Wednesday, June 8, 2016

Harambe the Gorilla and Our Disconnect from Nature

Over the Memorial Day weekend dramatic cell phone video emerged of a Cincinnati Zoo gorilla named Harambe getting hold of a 4-year-old boy who had managed to get into the gorilla’s habitat. Harambe dragged the boy through the habitat’s moat like a rag doll and ultimately hauled him up onto the habitat, where the zoo's Dangerous Animal Response Team was forced to kill it with a rifle. The boy was in “imminent danger,” as the zoo’s director said. “We are heartbroken about losing Harambe, but a child's life was in danger and a quick decision had to be made.”
Indeed it did. While it is certainly regrettable that the animal had to be put down – and the decision was not made lightly – the situation was volatile and the increasingly agitated animal was unpredictable. It suits our naïveté to think of the 17-year-old Harambe as a gentle giant, but gorillas are enormously strong and classed among the most dangerous creatures in the animal kingdom: tigers, lions, bears, etc. The alternative to killing Harambe might have been a dead 4-year-old. But instead of a collective sigh of relief about the boy’s safety, hysterical outrage over the gorilla’s death roiled the internet.

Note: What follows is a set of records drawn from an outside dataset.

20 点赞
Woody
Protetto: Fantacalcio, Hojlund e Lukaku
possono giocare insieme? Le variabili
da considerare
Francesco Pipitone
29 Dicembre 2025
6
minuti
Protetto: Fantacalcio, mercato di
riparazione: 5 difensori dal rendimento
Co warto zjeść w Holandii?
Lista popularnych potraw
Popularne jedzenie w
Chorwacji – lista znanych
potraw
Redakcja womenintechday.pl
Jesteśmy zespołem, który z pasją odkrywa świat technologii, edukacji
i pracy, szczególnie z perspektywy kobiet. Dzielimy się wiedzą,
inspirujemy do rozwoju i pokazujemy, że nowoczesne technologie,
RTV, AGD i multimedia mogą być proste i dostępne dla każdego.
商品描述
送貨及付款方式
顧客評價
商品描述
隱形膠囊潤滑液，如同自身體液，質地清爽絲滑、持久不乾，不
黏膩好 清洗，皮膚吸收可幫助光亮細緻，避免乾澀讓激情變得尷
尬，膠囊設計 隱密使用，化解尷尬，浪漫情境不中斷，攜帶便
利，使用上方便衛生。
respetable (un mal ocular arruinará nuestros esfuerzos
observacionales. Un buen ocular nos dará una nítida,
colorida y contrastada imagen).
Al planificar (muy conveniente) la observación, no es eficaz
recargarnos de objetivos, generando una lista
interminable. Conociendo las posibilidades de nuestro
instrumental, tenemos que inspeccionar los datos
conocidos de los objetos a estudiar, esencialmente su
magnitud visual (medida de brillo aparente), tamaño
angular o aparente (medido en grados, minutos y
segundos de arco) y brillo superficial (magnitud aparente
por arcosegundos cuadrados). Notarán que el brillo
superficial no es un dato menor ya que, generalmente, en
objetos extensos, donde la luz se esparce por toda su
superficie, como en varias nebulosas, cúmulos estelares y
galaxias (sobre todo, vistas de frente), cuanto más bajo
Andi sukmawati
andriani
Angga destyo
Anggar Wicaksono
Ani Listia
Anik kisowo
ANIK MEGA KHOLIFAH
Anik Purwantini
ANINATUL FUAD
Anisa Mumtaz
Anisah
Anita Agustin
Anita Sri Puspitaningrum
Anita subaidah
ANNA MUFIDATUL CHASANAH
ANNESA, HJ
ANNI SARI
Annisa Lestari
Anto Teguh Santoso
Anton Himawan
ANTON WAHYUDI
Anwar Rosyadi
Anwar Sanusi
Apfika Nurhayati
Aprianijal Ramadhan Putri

The social media lynch mob, always at the ready to judge and bully, erupted in anger over what it perceived to be the mother’s negligence. Comedian Ricky Gervais, who has no children himself because they’re “a hassle” and jokes that irresponsible parents should be sterilized, tweeted that some gorillas make better parents than some humans. Comedian DL Hughley and others actually suggested that criminal charges be brought against her. A petition called – ludicrously – “Justice for Harambe” which urges that the child’s “home environment” be investigated has garnered nearly 360,000 signatures so far. Ostensibly concerned about the safety of the child, the petitioners are in fact pushing for the parents to be harassed by Child Protective Services. This isn’t justice; it’s vindictiveness.
Others blamed the zoo for insufficiently securing the habitat against such accidents and for shooting Harambe rather than tranquilizing him or, as the chairman of The Gorilla Organization suggested, “negotiating” with him using bananas (the zoo ruled out tranquilizer darts because they would not have taken immediate effect and would only have further provoked an already spooked animal).
I can remember a time when zoos were little more than cages; these days most zoo animals are better off pampered in habitats than scraping for survival in the wild. Yet, PETA and many others are up in arms over the very notion of zoo captivity:
Others simply blame humanity itself:
Aside from the ugly controversy over who is at fault, the broader issue here is what this hysteria over the tragic but necessary killing of a potentially lethal animal to save a child says about us.
We in the First World are normally far removed – thankfully –from the brutal reality of the natural world. Most of us rarely if ever even kill our own food, a state of comfort practically unprecedented in history. Decades of cultural influence from the environmental movement and animal preservation groups have made us irrationally sympathetic to and trusting of nature and, for some, even self-loathing as a species. We anthropomorphize animals whose true nature we don’t understand; thus, the kneejerk misperception of many is to believe not only that Harambe posed no threat, but that he was even being protective of the boy. One wonders if such animal apologists would have responded with as much anguish if the boy had died instead of Harambe.
A month ago tigers at a Florida zoo killed their experienced keeper, a 38-year-old woman. It’s unclear exactly what happened, but Dave Salmoni, a host for Animal Planet, said that regardless of the relationship between trainer and tiger, once she entered the big cats’ enclosure, “the tiger would have looked at her like a ball of yarn to play with. Once she started to struggle or moved quickly, that tiger's primal hunter instinct would have then come into play.”
We are so out of touch with our primal instincts that we think of zoo animals, and perhaps even all animals, as docile and lovable, not deadly predators; indeed, we consider ourselves the most dangerous species and the greedy despoilers of an idyllic nature. While there may be a degree of truth to this, it’s dangerously naïve to downplay the ruthlessness of the natural order or to assume that peace and harmony are the norm rather than survival of the fittest. 
Nature is transcendentally beautiful but also unforgiving. It is most accurately represented not by the bear in The Jungle Book, bouncing along with Mowgli to the tune of “Bare Necessities,” but by the bear in The Revenant: merciless and “red in tooth and claw,” as Tennyson put it. To lose our visceral connection to that reality is to dangerously detach ourselves further from nature, and to devalue ourselves as human beings.